As ever with work produced by the JRF, this report is thorough and thoughtful. It points out that many city-regions recognise that housing supports their wider plans for economic growth, but that their policy to date has been focused on growth in an absolute sense rather than what they call ‘inclusive growth’. JRF have identified that at present only a small number of small city and town local authorities are addressing inclusive growth through direct intervention. JRF conclude this is a key missed opportunity, and that the small number of proactive interventions being pursued at the moment could be easily scaled-up and pursed at the metropolitan level.  

In addition JRF identify other benefits of interventions at the city-region level, including developing a framework for pan-sector working partnerships; developing a collective voice to lobby for greater and more flexible funding, with localised discretion; and dissemination best practice and lessons learned. Combined authorities, they argue, are a more natural ‘home’ for housing and planning policy than Local Economic Partnerships (LEPs).

The report then sets out that in the current housing crisis is it crucial to understand the link between housing and poverty, via 5 key variables of availability; cost; quality; location; and security. Empirical studies show that poverty levels increase once housing costs are taken into account, and those increases varying strongly across UK regions. Tenants in the social and private rented sectors are most vulnerable to poverty, with poor regulation and standards enforcement being a growing concern in the latter. Many social housing providers have to date offered ‘soft support’ to their residents, in terms of access to training and jobs; but cuts in Central Government support and increasing pressures on Housing Association margins are undermining this provision.
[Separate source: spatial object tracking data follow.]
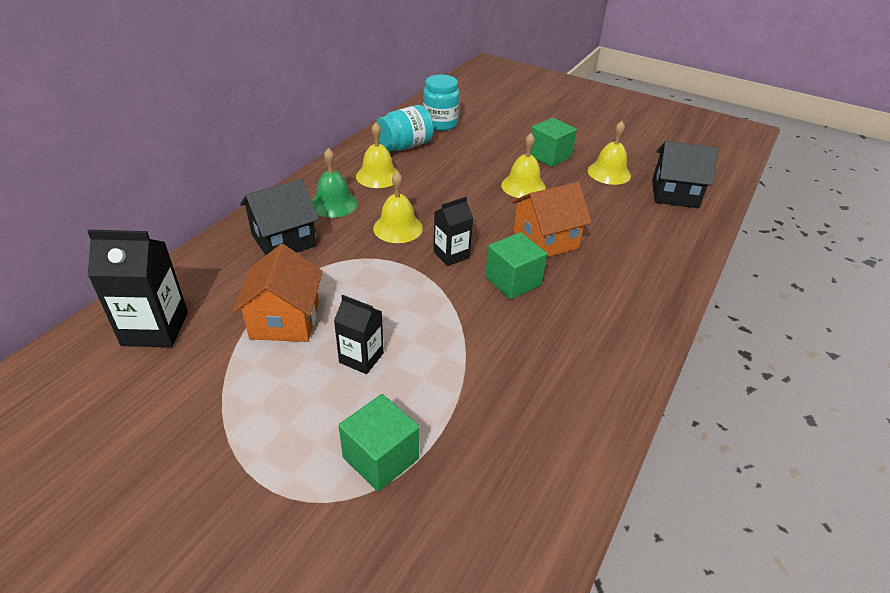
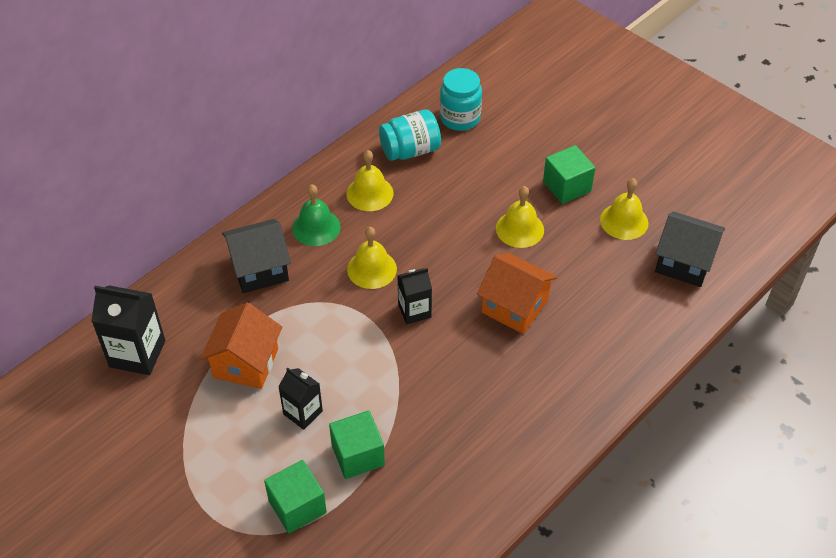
camera: 15 degrees right, 10 degrees up
(513, 281) = (463, 352): green cube -> green cube (358, 455)
(545, 240) = (514, 306): orange house -> orange house turned 45 degrees clockwise

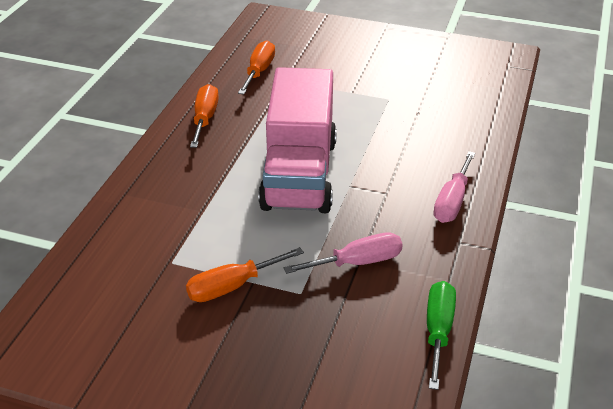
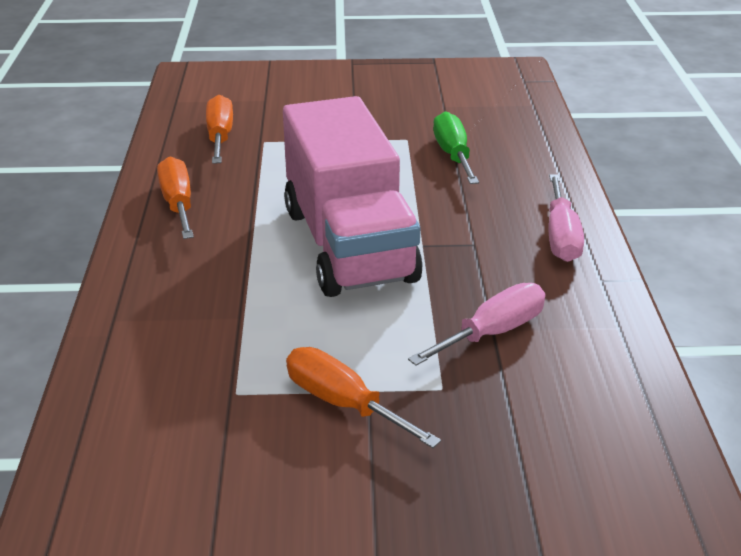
camera: 20 degrees left, 5 degrees down
(232, 286) = (343, 403): orange screwdriver -> orange screwdriver turned 90 degrees clockwise
(438, 331) = (648, 390): green screwdriver -> green screwdriver (453, 155)

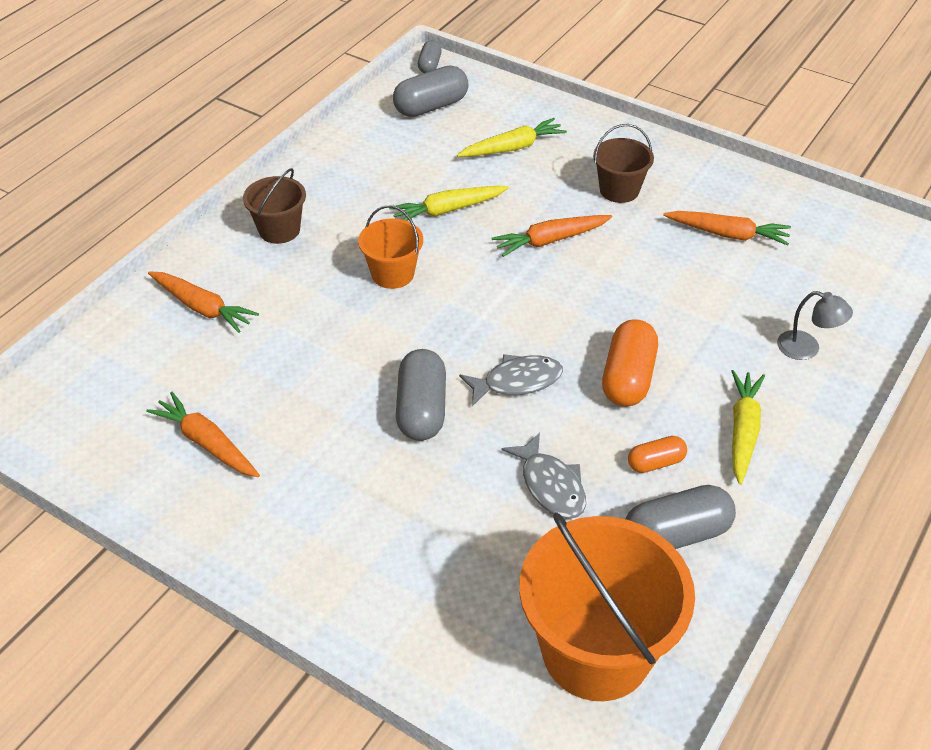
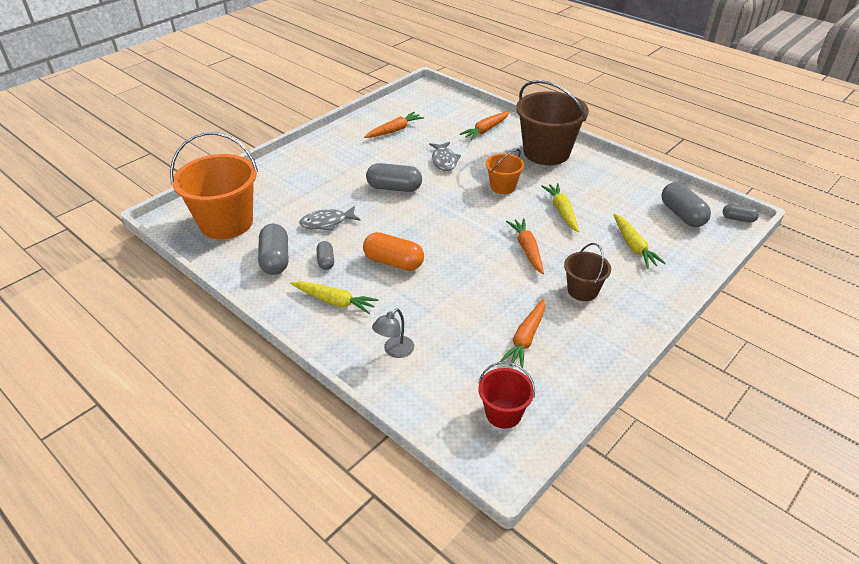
camera: 100 degrees right, 5 degrees down
(279, 230) = (546, 152): brown bucket -> brown bucket, size x1.94
(517, 381) = (404, 220): grey fish -> grey fish (444, 161)
(655, 463) = (326, 261): orange capsule -> grey capsule
(852, 246) = (503, 413): none -> red bucket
JRF’s analysis of recent devolution deals concludes that they are even less focused in tackling poverty via measures to address the above 5 variables than the LEPs’ Strategic Economic Plans. They concede this may reflect the ‘deal-based’ nature of devolution to date ie. municipal ‘asks’ based on prevailing national policy priorities on economic growth and absolute increase in housing supply. JRF also identify some key barriers for city-regions in linking housing development to poverty reduction, including lack of remediation funding; constraints in the planning system; land availability (and hence price); and the recent shift to policy that undermines development of new social housing. For example releasing public sector land at below-market value to support affordable housing development is currently a political and financial minefield for local authorities. JRF conclude that city-regions should not rely upon the ‘trickle-down’ theory of economic growth, but instead use the introduction of combined authorities and devolution of funding to tackle housing-related poverty at multiple levels.

This is a solid report that will be of interest and use to a number of stakeholders in housing. Appendix 1, which provides a timeline of key housing and planning policy developments since the Conservatives came to power in 2010, is in particular a great reference summary. The summary of 14 potential ‘intervention options’ - all based on either published research or live case studies – are also of great practical use. A next-step for the JRF would be to work with one or more new city-regions on scaling-up and or tailoring one or more of these options in a real world scenario.